"If you would know strength and patience, welcome the company of trees." ** -- Hal Borland
We have many trees on our small plot here in suburbia. We inherited them all when we bought our house, save the one lovely tri-colored beech we planted last year. . . and one tiny little Japanese maple I rescued from Lowe's last summer.
There is this one.
It is a Bradford pear tree. Oddly placed near our driveway, kind of just randomly there. . .in the center of our side yard.
The tree has always been of questionable value. It gets lovely, white blossoms in the spring -- but those blossoms smell really bad. They reek, in fact. Like. . . you get out of your car (being right there, next to the driveway) and say, "What's that SMELL????" And then you remember. It's the tree.
You'd think that, being a pear tree, that it would bear . . . fruit. And it does. But not the lovely pear you may be imagining. It produces little, tiny pears that look like this:
The squirrels love them. (Chipmunks, too.) About this time of year, the little pear-ish fruits get ripe and sort of soft. They drop. Onto the driveway. Where people track them into the house on their shoes. Or they drop down onto visiting cars. Or a storm comes and hurls them against visiting cars, making a horrible mess that people have to work really hard to remove (right, Dad?).
In the fall, the leaves on this tree are lovely; kind of a deep burgundy red. The problem is . . .the leaves don't change color and drop until very late in the season. I mean very late. Like . . . Thanksgiving. Most years, we have snow on the ground before the leaves drop. (Trust me, no one wants to deal with fall leaves AND snow.) The charm of the lovely leaves is completely lost when the time for snow is upon us!
There is also the problem with placement. I have written here more than once that our yard has extreme geographic limitations, being built on a cross-slope hill. As you can see from the photo above, the pear tree was planted right in the center of the ONLY level area of our yard (being next to the driveway). The tree distracts from our being able to USE that level space. Can't play frisbee; throw a lacrosse ball; or pitch a tent for a party. Because of the tree.
But, still. We liked the tree. We enjoyed the company of the tree. We took a deep breath before getting out of the car when the tree was in bloom, and we threw the frisbee in the street.
Then, in July, there was a huge storm that came through our area, knocking down several trees in our neighborhood. (Even sending several crashing through roofs.) We breathed a sigh of relief when we got home that day -- because all of our trees were still standing.
About a week later, though, I came back from the gym to find a huge branch from the pear tree blocking the driveway. No storm. No apparent reason. Must have been delayed storm damage.
(Unforunate street view.) Tom (excitedly) made quick work of the big branch with his trusty chainsaw, and all was well.
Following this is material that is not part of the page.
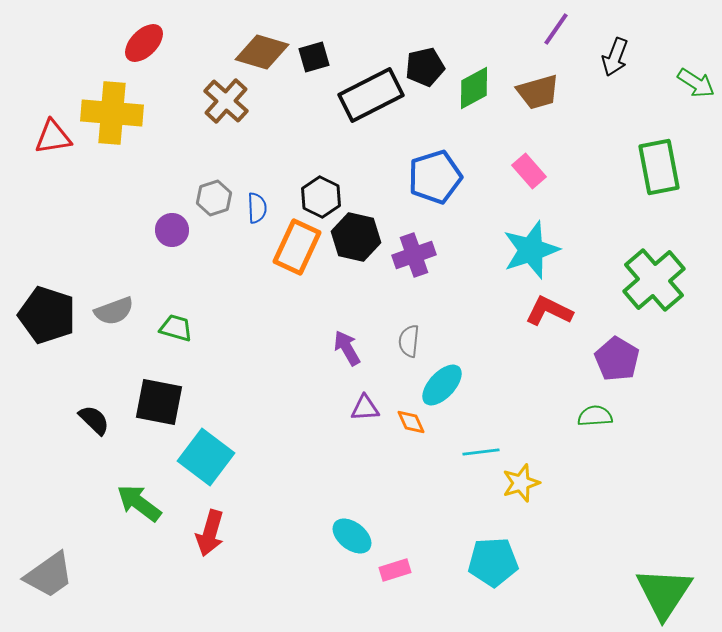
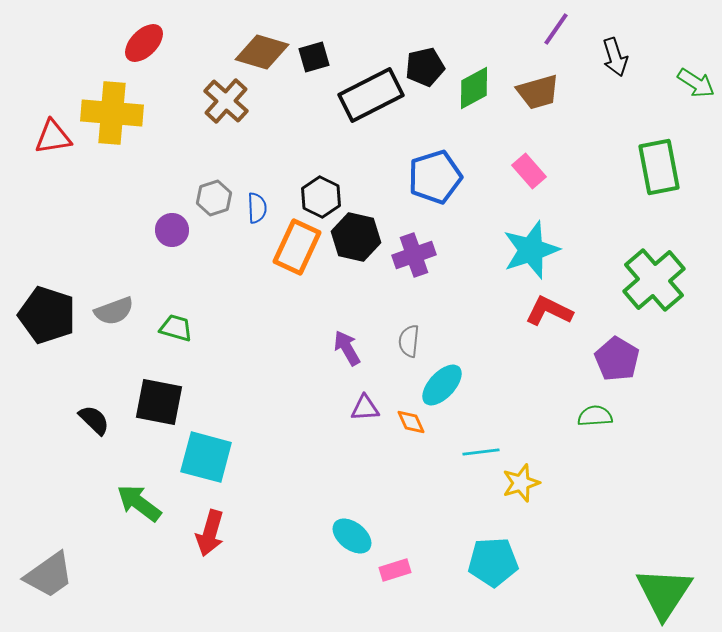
black arrow at (615, 57): rotated 39 degrees counterclockwise
cyan square at (206, 457): rotated 22 degrees counterclockwise
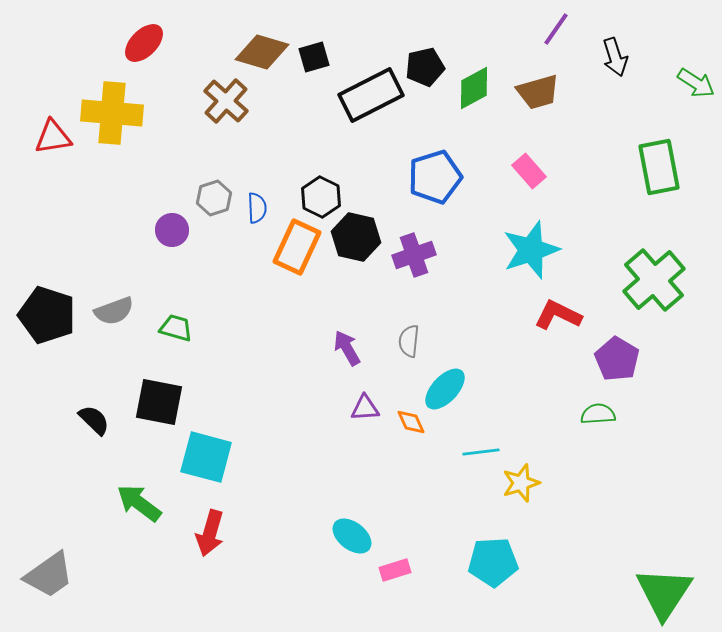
red L-shape at (549, 311): moved 9 px right, 4 px down
cyan ellipse at (442, 385): moved 3 px right, 4 px down
green semicircle at (595, 416): moved 3 px right, 2 px up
Although, as a Master Gardener, I knew this
was gonna be trouble! Trees don't suffer damage like this -- and recover. I knew it was Only a Matter of Time for the Bradford Pear.
What we didn't realize right away, though, was that the tree was suffereing from another serious problem. Yep, once a huge portion of the tree was gone, the balance shifted. . . and exacerbated a pre-existing split in the trunk.
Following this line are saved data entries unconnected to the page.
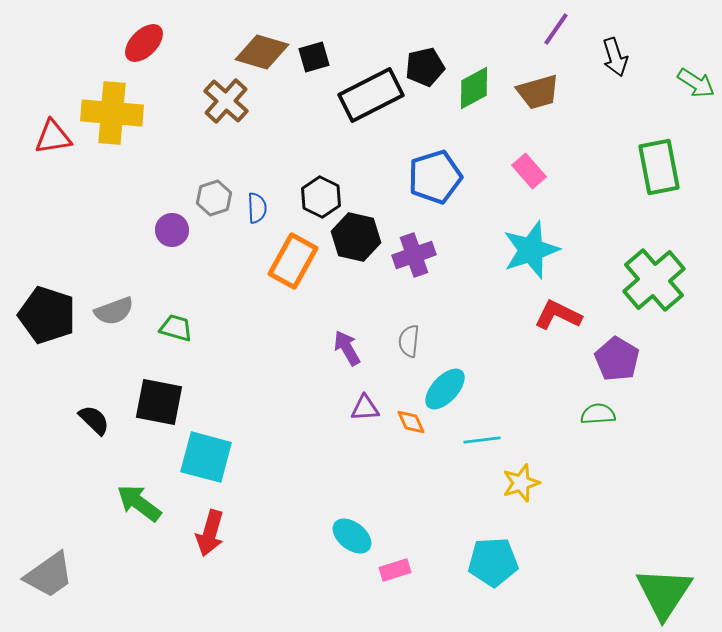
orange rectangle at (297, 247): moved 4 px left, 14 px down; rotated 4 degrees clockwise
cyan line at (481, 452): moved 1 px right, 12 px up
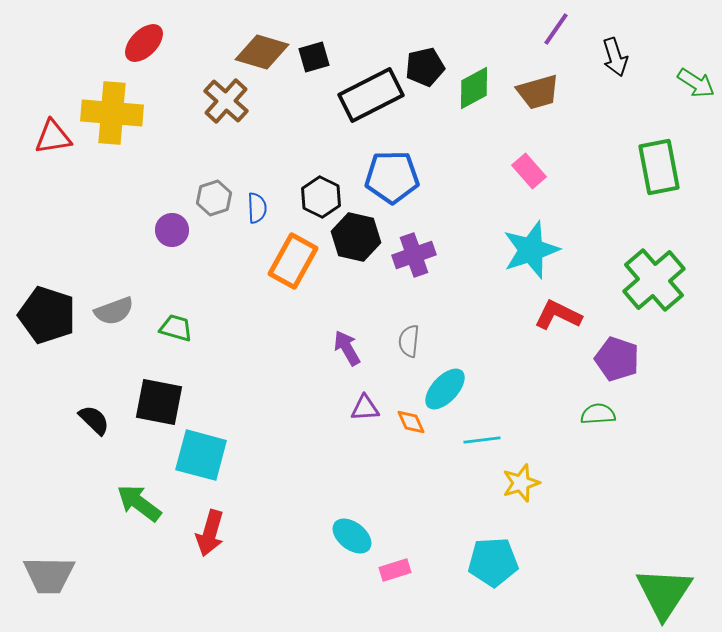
blue pentagon at (435, 177): moved 43 px left; rotated 16 degrees clockwise
purple pentagon at (617, 359): rotated 12 degrees counterclockwise
cyan square at (206, 457): moved 5 px left, 2 px up
gray trapezoid at (49, 575): rotated 36 degrees clockwise
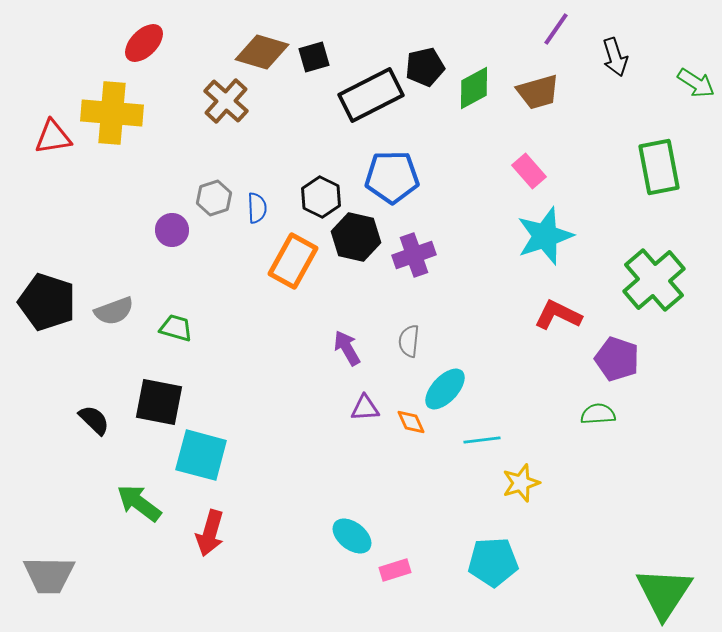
cyan star at (531, 250): moved 14 px right, 14 px up
black pentagon at (47, 315): moved 13 px up
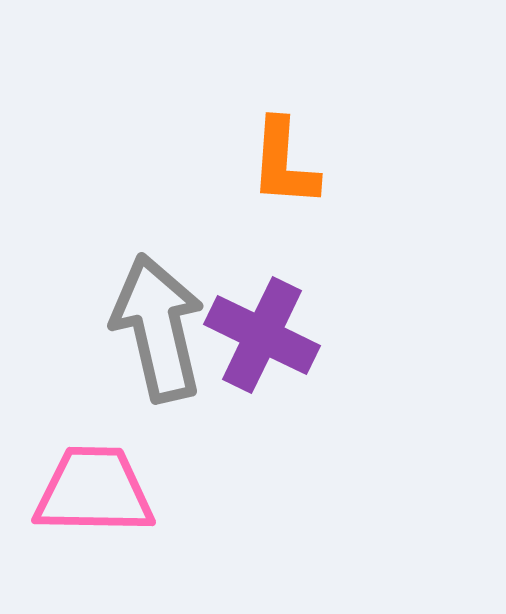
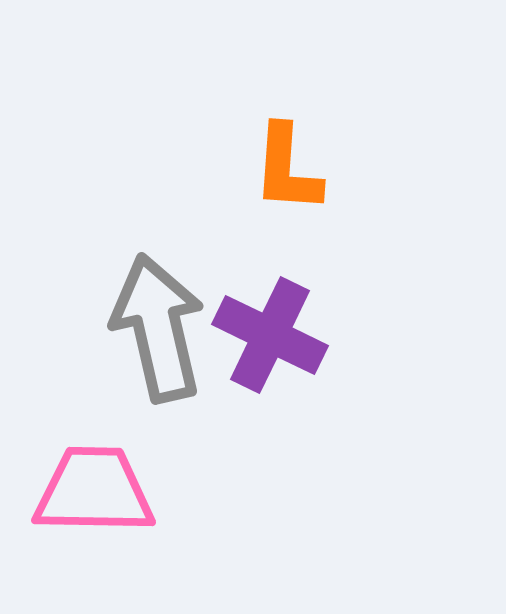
orange L-shape: moved 3 px right, 6 px down
purple cross: moved 8 px right
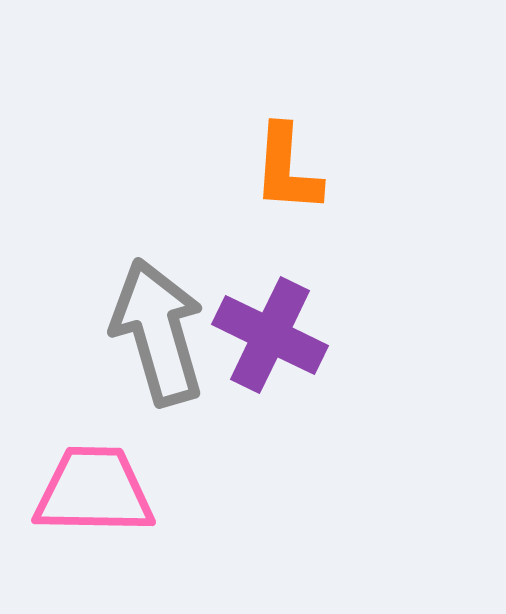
gray arrow: moved 4 px down; rotated 3 degrees counterclockwise
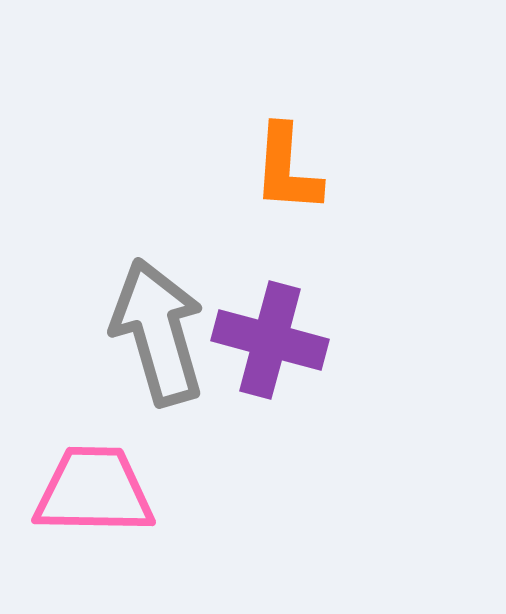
purple cross: moved 5 px down; rotated 11 degrees counterclockwise
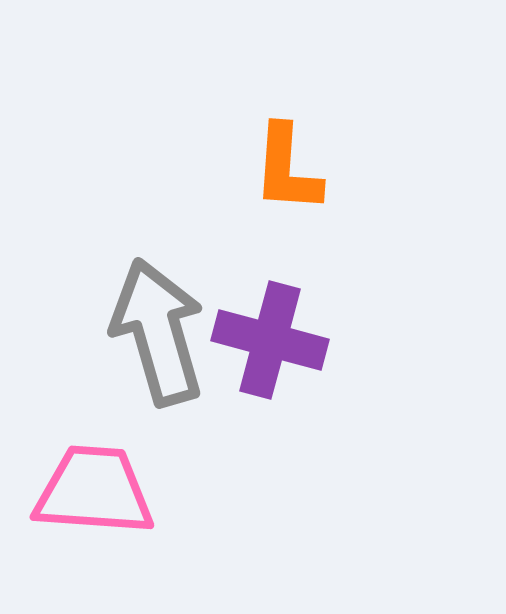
pink trapezoid: rotated 3 degrees clockwise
You're not supposed to be able to see . . . grass. . . through the trunk of your tree. It was clear that our Bradford Pear. . . was going to have to go!
Fortunately, there wasn't any danger of the tree hitting our house. Or anyone else's house, either. But you probably wouldn't want to park your car in our driveway!
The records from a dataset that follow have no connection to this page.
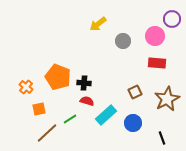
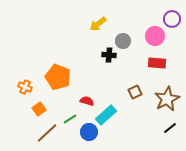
black cross: moved 25 px right, 28 px up
orange cross: moved 1 px left; rotated 16 degrees counterclockwise
orange square: rotated 24 degrees counterclockwise
blue circle: moved 44 px left, 9 px down
black line: moved 8 px right, 10 px up; rotated 72 degrees clockwise
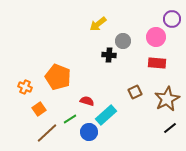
pink circle: moved 1 px right, 1 px down
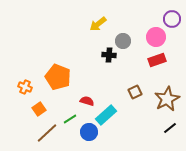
red rectangle: moved 3 px up; rotated 24 degrees counterclockwise
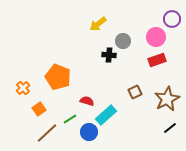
orange cross: moved 2 px left, 1 px down; rotated 24 degrees clockwise
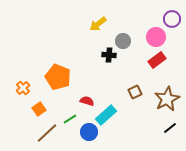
red rectangle: rotated 18 degrees counterclockwise
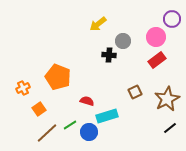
orange cross: rotated 16 degrees clockwise
cyan rectangle: moved 1 px right, 1 px down; rotated 25 degrees clockwise
green line: moved 6 px down
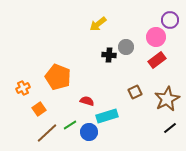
purple circle: moved 2 px left, 1 px down
gray circle: moved 3 px right, 6 px down
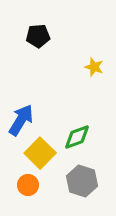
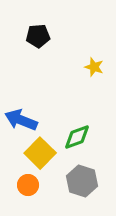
blue arrow: rotated 100 degrees counterclockwise
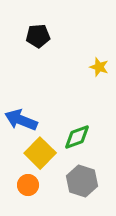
yellow star: moved 5 px right
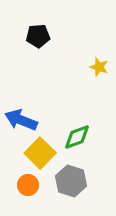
gray hexagon: moved 11 px left
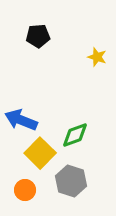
yellow star: moved 2 px left, 10 px up
green diamond: moved 2 px left, 2 px up
orange circle: moved 3 px left, 5 px down
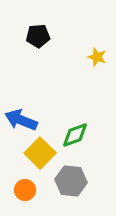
gray hexagon: rotated 12 degrees counterclockwise
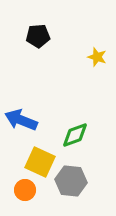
yellow square: moved 9 px down; rotated 20 degrees counterclockwise
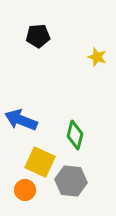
green diamond: rotated 56 degrees counterclockwise
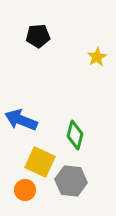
yellow star: rotated 24 degrees clockwise
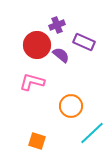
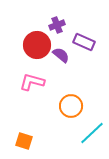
orange square: moved 13 px left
We thought about waiting . . . to just see what would happen next. But I know that one bad winter storm or one ice storm would do this tree in. And, really, who wants to deal with a tree coming down in the winter! (Somehow I'm sure that would be worse than dealing with the leaves.)
So we called in the cavalry.
They made quick work of the the Bradford Pear.
It made my heart ache a little, to see a big tree like that come down. But you can see from the stump that it was not a healthy tree.
So, goodbye Bradford pear! No more messy fruit. No more smelly blossoms. But don't be thinking we'll have a place to play frisbee. . . because this gardener is already plotting and planning what to do with that new, level, EMPTY spot of lawn!
** But NOT the Bradford pear! There are some lovely trees that are not recommended for home landscapes. The Bradford pear is one of those trees. While they do have a lovely shape and are fast-growing, there are numerous problems (as we've experienced) with them. Not all trees are created equal in the home landscape!